▶ _What needs to be done_: Repeat exactly, and only, the lines of the entries below from the one with "est l'indispensable de" through the one with "La connexion internet", both ends included.

┌─ Records for processing

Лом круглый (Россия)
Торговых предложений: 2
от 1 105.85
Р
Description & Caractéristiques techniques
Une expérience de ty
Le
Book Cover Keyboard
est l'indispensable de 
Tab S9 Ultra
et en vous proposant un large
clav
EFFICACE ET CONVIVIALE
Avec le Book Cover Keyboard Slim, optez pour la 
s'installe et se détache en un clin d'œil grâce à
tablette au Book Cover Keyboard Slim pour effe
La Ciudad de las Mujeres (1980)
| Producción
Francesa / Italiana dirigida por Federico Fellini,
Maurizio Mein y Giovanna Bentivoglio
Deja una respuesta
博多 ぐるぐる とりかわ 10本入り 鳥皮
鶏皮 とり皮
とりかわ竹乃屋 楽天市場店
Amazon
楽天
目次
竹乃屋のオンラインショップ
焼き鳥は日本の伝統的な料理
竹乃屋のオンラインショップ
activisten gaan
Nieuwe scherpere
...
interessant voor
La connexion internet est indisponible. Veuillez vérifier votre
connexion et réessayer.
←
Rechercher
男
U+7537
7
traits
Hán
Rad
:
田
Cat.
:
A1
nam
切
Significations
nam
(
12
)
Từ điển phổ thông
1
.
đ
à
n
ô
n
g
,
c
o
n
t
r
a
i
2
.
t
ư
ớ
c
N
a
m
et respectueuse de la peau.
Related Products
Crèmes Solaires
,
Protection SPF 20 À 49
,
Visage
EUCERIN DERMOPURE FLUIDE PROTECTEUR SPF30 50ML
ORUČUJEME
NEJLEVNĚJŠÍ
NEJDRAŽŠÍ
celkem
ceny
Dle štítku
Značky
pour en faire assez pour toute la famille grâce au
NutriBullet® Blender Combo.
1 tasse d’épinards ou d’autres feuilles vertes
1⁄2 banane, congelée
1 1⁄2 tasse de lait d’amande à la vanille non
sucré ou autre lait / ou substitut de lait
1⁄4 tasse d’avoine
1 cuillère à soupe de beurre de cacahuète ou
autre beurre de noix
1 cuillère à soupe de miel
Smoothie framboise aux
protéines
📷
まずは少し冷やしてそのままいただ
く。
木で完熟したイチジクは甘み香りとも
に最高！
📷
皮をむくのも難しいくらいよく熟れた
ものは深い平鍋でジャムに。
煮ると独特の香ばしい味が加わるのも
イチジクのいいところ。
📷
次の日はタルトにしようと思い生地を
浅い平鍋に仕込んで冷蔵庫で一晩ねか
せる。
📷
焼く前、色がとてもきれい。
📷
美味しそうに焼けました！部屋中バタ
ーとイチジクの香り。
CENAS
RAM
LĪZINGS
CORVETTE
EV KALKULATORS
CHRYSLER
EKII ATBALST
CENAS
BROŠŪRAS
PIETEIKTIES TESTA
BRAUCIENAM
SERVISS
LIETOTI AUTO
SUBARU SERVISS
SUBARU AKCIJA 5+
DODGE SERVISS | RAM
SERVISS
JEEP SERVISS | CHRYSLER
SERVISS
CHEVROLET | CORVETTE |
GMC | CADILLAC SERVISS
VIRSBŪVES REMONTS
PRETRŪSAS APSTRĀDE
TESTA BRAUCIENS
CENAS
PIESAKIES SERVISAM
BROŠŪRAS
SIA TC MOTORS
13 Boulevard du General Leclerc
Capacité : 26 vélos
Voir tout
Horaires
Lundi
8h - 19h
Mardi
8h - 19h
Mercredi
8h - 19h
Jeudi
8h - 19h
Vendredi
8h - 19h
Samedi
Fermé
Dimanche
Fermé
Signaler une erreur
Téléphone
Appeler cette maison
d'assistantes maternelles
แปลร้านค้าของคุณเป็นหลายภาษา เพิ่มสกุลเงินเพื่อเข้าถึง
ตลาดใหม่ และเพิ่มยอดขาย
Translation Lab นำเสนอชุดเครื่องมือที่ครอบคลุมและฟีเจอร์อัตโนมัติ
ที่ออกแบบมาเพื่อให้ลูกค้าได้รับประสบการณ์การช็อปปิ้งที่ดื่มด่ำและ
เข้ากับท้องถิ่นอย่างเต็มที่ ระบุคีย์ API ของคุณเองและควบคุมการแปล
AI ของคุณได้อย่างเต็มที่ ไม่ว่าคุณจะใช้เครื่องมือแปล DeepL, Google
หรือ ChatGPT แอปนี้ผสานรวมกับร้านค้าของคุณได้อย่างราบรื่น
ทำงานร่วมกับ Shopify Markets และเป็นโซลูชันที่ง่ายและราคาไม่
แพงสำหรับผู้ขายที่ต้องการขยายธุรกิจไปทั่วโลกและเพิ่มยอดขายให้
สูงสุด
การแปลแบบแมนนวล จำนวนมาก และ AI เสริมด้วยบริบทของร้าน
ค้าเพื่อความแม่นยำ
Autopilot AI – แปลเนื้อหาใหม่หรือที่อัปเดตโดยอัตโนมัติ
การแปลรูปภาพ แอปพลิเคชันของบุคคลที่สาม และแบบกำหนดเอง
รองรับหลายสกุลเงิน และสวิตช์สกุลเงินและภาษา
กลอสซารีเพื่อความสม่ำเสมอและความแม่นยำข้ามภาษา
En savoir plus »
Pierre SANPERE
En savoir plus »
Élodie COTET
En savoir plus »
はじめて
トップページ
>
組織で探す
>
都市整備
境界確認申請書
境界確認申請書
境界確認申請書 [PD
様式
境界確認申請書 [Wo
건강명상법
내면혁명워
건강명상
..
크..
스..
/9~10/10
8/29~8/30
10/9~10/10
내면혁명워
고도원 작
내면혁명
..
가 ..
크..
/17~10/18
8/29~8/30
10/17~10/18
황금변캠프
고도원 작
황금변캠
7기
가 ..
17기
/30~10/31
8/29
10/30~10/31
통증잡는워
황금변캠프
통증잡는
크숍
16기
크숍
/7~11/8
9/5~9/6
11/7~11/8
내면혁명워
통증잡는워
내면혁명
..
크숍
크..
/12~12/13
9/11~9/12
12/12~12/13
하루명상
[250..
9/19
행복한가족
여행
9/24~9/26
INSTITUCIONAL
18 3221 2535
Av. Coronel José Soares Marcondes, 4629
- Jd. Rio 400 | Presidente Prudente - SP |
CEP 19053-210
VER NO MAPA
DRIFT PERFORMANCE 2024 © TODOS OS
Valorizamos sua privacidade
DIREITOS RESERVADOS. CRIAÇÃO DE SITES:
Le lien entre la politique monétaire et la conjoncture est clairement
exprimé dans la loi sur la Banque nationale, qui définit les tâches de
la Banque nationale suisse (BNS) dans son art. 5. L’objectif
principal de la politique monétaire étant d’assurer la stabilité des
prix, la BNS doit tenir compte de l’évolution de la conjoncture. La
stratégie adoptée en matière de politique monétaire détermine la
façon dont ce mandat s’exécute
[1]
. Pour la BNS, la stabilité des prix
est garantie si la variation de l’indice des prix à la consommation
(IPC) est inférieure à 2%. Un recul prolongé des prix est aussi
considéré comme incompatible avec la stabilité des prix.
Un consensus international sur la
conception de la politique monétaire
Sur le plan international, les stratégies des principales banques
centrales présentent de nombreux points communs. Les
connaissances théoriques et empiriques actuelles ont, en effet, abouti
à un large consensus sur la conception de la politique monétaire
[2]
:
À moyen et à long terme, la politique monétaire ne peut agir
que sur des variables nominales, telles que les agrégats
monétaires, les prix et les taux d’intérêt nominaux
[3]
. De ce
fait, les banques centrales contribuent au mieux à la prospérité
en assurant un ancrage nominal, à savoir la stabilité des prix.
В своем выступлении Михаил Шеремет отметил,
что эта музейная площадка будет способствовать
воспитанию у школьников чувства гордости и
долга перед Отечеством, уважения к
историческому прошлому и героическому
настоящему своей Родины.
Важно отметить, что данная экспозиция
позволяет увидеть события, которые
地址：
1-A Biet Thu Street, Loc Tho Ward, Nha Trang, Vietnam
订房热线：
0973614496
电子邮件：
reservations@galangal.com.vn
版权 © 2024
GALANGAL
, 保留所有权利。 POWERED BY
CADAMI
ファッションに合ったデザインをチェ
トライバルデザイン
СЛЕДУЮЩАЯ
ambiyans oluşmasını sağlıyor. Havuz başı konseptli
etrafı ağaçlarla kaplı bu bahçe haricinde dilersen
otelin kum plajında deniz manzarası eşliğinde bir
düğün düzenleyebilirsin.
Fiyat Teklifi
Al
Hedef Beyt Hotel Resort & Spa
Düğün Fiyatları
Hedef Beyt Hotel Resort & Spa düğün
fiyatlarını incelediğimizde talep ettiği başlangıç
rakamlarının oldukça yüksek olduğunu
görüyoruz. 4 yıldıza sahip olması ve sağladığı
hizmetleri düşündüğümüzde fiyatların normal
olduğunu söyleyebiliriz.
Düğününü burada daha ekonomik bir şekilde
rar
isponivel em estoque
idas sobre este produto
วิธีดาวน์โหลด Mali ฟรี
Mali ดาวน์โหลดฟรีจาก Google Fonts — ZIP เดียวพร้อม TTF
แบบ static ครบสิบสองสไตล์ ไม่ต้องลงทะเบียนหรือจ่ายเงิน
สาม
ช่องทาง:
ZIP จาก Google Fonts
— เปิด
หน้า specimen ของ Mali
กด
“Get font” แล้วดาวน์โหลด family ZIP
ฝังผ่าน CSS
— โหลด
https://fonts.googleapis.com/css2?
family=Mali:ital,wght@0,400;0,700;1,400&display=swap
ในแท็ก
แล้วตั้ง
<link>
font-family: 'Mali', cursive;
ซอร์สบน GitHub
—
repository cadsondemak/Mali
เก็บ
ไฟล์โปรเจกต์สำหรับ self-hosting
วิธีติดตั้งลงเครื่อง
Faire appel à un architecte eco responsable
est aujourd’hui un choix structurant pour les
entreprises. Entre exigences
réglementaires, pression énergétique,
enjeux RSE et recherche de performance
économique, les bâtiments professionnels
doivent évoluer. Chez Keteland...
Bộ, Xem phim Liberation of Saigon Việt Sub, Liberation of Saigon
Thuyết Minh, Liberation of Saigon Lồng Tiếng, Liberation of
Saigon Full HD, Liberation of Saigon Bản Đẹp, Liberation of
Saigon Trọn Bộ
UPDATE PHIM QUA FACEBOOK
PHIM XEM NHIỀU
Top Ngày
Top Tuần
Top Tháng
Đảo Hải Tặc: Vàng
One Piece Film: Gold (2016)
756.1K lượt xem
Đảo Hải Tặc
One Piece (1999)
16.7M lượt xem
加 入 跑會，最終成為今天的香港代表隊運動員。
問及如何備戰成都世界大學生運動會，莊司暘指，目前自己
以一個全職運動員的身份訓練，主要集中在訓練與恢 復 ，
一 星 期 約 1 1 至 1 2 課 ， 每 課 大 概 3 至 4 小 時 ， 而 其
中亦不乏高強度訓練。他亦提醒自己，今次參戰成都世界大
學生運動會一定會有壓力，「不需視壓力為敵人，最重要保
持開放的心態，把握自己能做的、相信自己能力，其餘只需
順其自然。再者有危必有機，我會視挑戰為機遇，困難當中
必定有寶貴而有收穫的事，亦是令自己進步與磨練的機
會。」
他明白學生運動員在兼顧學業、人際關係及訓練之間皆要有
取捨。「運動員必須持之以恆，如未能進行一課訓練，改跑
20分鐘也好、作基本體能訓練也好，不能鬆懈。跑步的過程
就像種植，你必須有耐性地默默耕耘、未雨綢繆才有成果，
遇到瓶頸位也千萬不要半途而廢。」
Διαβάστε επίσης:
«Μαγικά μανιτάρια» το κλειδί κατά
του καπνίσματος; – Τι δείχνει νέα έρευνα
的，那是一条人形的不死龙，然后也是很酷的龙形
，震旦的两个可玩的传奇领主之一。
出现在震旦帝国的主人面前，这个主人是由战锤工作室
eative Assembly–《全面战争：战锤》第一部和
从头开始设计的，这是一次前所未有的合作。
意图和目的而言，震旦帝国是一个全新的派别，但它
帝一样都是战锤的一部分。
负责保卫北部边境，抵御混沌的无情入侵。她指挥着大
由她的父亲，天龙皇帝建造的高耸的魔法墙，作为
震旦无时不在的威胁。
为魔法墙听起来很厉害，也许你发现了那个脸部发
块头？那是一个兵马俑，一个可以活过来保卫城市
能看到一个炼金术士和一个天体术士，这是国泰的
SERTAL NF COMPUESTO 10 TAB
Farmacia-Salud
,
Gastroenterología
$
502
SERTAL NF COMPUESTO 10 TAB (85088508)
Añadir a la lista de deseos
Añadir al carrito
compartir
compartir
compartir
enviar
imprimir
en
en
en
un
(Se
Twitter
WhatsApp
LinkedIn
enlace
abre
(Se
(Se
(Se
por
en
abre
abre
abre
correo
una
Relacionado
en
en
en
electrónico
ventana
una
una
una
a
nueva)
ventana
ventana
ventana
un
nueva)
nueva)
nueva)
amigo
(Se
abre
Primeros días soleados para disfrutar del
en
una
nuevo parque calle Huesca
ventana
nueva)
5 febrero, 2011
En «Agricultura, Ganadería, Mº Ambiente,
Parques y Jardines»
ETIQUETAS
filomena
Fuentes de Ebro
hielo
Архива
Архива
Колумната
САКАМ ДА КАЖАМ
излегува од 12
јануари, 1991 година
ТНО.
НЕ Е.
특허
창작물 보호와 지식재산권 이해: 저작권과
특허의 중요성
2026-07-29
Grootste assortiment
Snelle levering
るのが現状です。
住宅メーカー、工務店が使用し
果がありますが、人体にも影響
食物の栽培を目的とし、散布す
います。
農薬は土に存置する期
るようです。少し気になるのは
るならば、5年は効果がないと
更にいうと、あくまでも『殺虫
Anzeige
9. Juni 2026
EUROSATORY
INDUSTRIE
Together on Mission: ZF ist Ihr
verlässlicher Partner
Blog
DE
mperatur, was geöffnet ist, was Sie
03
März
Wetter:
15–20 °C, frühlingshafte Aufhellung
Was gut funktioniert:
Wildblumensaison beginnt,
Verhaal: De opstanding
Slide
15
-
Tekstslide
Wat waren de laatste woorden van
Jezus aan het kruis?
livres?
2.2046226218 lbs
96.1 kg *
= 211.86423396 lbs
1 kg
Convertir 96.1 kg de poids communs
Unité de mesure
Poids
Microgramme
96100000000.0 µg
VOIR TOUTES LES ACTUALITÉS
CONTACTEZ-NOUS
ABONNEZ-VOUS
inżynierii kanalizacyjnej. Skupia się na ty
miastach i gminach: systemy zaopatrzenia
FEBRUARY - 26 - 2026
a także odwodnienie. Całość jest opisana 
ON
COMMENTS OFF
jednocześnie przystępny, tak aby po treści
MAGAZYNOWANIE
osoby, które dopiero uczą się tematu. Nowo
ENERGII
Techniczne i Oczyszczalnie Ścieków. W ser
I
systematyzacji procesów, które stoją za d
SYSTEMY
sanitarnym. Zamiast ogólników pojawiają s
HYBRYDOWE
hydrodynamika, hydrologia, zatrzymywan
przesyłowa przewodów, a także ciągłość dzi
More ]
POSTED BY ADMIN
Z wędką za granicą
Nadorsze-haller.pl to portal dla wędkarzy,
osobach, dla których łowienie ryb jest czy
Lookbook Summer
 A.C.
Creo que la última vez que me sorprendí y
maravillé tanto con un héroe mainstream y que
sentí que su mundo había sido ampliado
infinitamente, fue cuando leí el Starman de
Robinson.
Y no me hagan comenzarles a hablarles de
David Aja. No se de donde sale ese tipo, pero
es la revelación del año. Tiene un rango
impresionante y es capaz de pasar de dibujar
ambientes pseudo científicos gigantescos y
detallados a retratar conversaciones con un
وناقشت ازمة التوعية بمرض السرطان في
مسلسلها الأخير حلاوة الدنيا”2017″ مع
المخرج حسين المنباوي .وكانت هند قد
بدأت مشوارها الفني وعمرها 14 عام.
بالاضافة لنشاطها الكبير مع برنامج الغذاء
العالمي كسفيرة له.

└─

▶ _Solution_:
est l'indispensable de 
Tab S9 Ultra
et en vous proposant un large
clav
EFFICACE ET CONVIVIALE
Avec le Book Cover Keyboard Slim, optez pour la 
s'installe et se détache en un clin d'œil grâce à
tablette au Book Cover Keyboard Slim pour effe
La Ciudad de las Mujeres (1980)
| Producción
Francesa / Italiana dirigida por Federico Fellini,
Maurizio Mein y Giovanna Bentivoglio
Deja una respuesta
博多 ぐるぐる とりかわ 10本入り 鳥皮
鶏皮 とり皮
とりかわ竹乃屋 楽天市場店
Amazon
楽天
目次
竹乃屋のオンラインショップ
焼き鳥は日本の伝統的な料理
竹乃屋のオンラインショップ
activisten gaan
Nieuwe scherpere
...
interessant voor
La connexion internet est indisponible. Veuillez vérifier votre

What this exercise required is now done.